▶ Work item
Answer with a number only, giving how many lines in the data below include "marks".

▶ Given data
·····

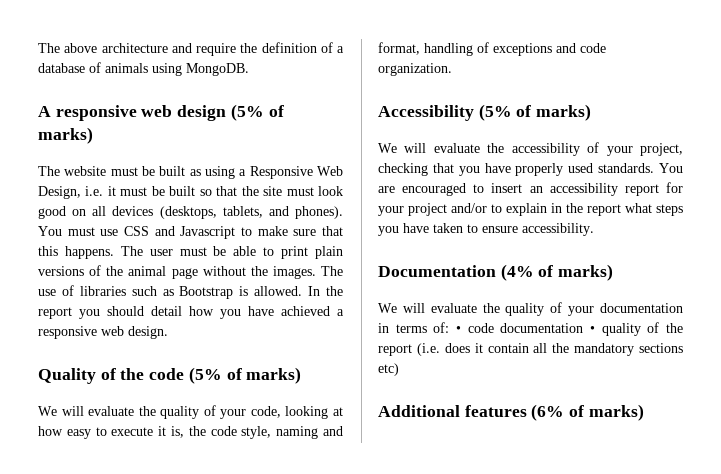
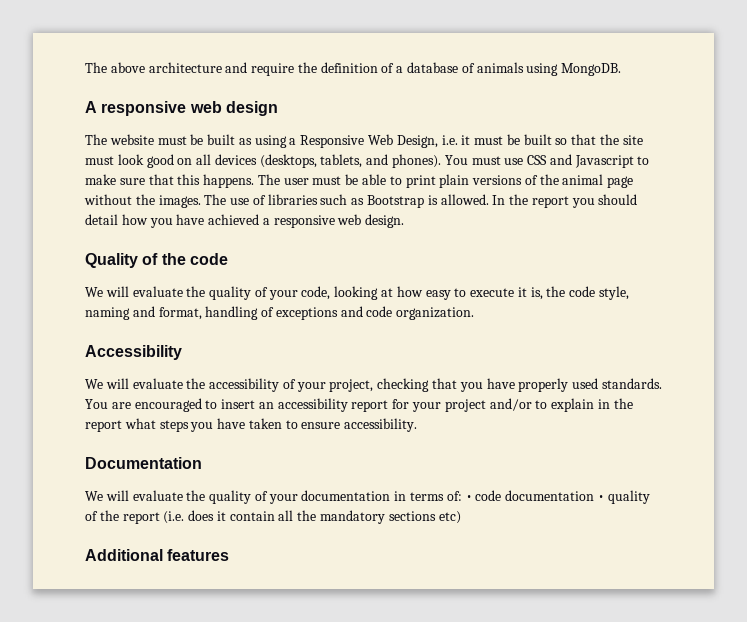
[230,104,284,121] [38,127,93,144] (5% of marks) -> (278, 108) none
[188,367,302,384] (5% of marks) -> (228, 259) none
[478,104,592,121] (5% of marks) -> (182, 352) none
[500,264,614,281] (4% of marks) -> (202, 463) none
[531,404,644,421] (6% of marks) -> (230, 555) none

·····

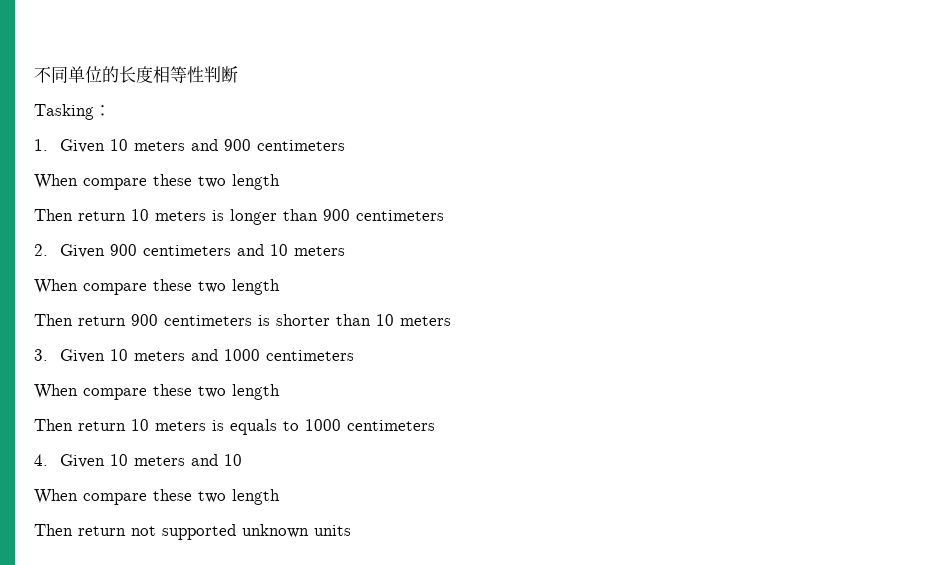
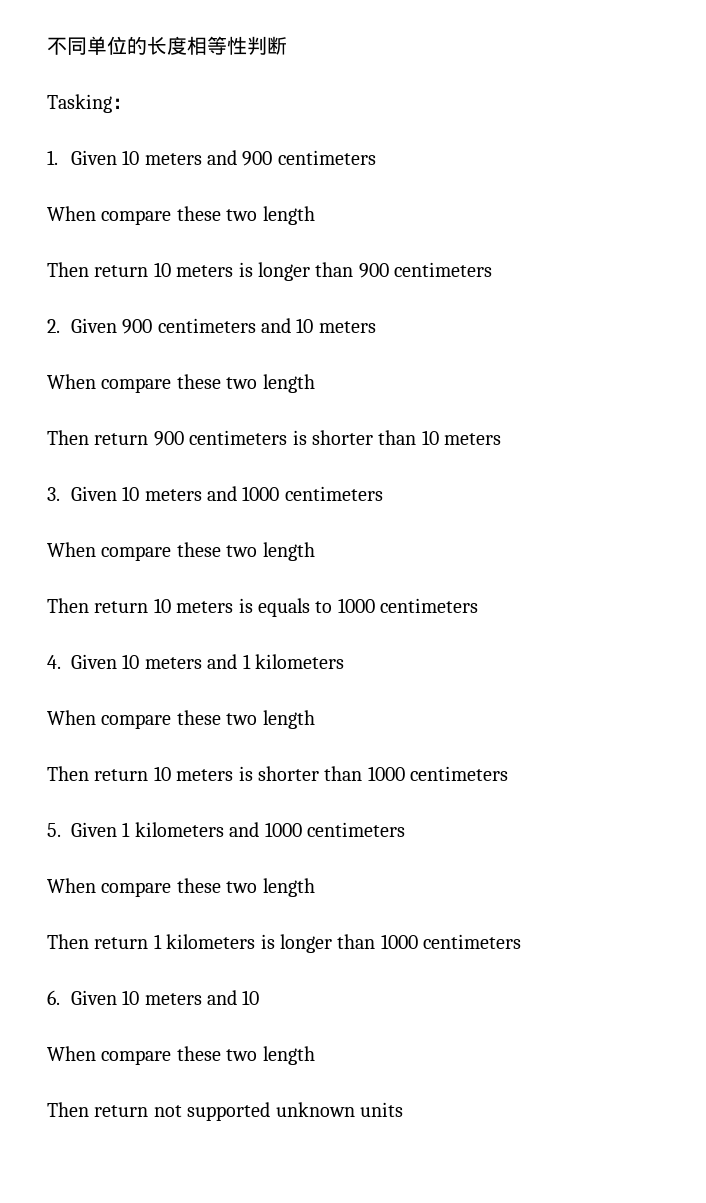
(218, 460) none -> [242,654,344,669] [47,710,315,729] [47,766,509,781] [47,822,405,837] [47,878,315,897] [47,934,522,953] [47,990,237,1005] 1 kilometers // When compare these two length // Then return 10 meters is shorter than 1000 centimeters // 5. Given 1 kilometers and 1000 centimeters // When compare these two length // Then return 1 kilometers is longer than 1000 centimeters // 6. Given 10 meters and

·····

▶ Task solution
5